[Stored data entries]
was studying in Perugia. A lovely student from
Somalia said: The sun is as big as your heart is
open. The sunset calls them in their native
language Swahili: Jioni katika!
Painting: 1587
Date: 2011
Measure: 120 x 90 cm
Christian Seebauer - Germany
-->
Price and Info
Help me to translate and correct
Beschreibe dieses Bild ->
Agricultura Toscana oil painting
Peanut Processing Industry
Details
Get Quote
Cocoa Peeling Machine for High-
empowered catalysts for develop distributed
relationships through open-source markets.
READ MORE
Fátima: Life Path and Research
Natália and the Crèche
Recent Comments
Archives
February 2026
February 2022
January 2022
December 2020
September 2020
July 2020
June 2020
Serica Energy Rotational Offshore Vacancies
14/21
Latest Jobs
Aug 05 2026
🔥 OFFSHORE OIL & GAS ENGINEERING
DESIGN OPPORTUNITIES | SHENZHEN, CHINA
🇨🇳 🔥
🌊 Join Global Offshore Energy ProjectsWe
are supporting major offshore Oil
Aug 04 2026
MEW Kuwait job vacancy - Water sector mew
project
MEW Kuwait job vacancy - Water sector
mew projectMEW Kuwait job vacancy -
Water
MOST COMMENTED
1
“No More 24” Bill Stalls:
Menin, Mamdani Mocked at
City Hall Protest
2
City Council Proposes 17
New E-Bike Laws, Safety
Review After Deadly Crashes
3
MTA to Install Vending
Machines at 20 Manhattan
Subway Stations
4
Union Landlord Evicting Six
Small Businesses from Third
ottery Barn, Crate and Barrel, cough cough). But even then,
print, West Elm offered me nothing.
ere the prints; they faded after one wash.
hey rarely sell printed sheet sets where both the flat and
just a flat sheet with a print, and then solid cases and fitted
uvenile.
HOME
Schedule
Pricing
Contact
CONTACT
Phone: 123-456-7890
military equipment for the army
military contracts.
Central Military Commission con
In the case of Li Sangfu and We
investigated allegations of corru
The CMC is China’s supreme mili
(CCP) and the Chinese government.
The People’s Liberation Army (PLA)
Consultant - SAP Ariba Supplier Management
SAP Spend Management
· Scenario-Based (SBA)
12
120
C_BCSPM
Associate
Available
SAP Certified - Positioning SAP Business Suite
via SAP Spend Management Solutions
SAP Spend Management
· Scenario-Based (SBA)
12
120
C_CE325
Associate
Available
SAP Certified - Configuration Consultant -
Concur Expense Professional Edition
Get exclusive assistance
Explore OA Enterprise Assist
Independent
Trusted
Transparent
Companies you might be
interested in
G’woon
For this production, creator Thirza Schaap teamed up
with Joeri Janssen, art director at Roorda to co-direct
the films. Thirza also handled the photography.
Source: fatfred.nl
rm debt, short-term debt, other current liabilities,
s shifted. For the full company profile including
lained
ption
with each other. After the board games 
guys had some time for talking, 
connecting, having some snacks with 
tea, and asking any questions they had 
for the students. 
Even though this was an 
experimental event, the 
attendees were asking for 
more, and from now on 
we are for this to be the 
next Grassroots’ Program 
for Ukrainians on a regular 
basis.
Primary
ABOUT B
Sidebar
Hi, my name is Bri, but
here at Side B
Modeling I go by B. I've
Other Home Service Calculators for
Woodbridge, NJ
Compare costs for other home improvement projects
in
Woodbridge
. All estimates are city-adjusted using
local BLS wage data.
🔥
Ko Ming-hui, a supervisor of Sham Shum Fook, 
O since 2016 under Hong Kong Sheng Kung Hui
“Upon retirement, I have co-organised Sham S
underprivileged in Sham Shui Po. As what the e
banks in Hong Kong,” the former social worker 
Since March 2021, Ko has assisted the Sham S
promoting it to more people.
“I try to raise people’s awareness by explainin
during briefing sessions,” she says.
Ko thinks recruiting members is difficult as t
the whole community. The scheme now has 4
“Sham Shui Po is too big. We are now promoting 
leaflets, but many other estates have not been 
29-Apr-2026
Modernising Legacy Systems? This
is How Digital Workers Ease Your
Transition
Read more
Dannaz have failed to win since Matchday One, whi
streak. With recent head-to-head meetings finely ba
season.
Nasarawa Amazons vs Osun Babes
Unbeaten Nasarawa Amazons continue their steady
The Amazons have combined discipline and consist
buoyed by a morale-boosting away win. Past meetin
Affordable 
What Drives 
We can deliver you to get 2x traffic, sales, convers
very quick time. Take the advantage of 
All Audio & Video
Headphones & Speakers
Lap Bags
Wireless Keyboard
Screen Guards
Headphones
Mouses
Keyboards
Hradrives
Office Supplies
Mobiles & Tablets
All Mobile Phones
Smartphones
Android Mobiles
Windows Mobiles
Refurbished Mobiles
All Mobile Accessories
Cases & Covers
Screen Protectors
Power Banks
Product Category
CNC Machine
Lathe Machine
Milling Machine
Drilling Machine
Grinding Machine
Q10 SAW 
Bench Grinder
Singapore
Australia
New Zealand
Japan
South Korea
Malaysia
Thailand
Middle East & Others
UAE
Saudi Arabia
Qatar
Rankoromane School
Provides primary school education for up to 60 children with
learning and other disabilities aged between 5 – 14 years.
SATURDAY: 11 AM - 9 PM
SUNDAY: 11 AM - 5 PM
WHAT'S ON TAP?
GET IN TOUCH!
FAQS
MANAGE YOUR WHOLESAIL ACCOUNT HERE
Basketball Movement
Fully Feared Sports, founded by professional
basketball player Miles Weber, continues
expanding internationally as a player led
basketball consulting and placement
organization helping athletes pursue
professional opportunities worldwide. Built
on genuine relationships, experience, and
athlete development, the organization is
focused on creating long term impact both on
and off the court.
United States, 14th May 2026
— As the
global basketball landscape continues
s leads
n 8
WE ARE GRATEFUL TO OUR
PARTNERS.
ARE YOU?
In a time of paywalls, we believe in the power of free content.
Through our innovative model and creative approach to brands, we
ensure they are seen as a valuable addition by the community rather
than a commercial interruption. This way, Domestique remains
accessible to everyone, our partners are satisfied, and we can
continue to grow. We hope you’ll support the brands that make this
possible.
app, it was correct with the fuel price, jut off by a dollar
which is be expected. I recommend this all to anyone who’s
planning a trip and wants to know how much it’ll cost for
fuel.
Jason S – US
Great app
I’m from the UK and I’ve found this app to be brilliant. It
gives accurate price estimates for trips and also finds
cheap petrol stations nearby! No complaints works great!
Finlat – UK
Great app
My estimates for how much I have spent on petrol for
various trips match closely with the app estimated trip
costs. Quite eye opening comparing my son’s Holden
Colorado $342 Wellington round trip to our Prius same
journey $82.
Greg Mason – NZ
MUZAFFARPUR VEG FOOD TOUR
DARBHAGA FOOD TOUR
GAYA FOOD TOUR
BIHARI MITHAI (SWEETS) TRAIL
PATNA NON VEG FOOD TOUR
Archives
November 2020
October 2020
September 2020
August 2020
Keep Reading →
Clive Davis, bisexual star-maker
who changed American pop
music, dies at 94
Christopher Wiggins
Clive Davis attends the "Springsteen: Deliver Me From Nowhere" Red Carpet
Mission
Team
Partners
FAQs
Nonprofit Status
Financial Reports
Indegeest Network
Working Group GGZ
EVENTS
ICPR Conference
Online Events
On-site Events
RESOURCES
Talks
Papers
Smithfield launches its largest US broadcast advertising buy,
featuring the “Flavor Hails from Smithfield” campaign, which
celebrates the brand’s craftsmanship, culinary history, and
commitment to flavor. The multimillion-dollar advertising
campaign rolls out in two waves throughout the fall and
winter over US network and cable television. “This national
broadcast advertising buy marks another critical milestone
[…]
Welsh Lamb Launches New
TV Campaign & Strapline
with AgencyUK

» **THE PROBLEM**
Go through the data, and copy each line in which the word "Certified" appears.

» **WRITTEN REPLY**
SAP Certified - Positioning SAP Business Suite
SAP Certified - Configuration Consultant -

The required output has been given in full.